There is currently no specialist NHS facility for the treatment of eating disorders in Scotland and those needing specialist care are sent to private hospitals.

Tayside’s bill from those hospitals caring for a handful of local patients is already nearing £1 million this year.

Members of NHS Tayside’s strategic policy and resources committee, meeting in King’s Cross Hospital, Dundee, today, heard that investment in a local team to deliver better care in the community would fill a current gap and help reduce the length of stay in hospital, with more back-up when patients are discharged. There was also a recognition that a wider patient population, whose condition is not so severe as to prompt hospital admission, will benefit from a specialist community based team.

But for the most gravely ill patients, with very low body weight and serious medical consequences of starvation, Tayside has joined together with other health boards in the North of Scotland to provide a highly specialist facility.

Members agreed to share the costs of creating and running a unit in a disused ward at Cornhill Hospital, Aberdeen.
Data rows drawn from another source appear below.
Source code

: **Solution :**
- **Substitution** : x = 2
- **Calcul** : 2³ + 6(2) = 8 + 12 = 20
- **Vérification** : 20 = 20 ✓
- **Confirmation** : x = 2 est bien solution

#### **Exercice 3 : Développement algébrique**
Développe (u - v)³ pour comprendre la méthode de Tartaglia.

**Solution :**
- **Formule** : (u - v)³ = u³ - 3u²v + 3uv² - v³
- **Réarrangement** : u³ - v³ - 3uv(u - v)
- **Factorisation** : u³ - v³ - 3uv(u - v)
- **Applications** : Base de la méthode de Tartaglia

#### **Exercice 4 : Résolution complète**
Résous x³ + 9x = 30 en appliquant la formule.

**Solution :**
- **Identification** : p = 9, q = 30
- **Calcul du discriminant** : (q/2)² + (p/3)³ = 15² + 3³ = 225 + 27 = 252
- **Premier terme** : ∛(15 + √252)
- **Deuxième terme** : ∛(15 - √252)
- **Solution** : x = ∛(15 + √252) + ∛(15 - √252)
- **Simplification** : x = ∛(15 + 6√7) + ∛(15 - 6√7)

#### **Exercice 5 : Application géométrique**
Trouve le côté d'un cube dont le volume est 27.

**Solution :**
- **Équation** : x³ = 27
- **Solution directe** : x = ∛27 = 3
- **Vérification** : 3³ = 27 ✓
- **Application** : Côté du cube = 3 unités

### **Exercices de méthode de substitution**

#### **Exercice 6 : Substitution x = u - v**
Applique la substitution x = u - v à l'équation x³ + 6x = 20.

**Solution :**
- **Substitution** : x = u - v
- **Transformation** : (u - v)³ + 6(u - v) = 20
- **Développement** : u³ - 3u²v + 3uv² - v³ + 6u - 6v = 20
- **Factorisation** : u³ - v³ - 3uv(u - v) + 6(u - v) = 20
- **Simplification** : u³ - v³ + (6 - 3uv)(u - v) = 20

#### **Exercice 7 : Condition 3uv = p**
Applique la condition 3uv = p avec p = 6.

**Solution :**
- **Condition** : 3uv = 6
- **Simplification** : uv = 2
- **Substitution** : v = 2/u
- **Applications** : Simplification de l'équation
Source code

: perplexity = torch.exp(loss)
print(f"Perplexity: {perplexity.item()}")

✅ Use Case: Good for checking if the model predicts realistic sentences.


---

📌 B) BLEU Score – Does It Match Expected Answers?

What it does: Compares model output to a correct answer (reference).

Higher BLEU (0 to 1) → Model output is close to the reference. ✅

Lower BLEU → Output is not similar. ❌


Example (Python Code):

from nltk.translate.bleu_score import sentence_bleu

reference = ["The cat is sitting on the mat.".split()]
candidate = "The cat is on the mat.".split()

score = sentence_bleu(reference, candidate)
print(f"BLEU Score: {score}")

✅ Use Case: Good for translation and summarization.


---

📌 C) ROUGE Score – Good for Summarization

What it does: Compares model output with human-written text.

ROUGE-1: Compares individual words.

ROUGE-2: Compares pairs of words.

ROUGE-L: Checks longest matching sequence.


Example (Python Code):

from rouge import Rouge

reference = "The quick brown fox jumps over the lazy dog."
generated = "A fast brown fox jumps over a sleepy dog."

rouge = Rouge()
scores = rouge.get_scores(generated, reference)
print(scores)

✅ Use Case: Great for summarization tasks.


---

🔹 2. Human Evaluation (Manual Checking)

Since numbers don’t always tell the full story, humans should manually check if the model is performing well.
Tayside’s share of the estimated annual running costs is £430,000.

A report before the committee stated that Tayside had spent an average £800,000 during each of the last three years on private sector placements.

The current financial year expenditure was expected to be in excess of £1 million.

Medical staff and patients’ families from across Scotland have lobbied the Government for better services for those coping with eating disorders.

Addressing concerns over the size of the unit, NHS Tayside’s strategy and performance manager Neil Fraser said there would remain the option of sending some patients to private hospitals if the NHS facility was full.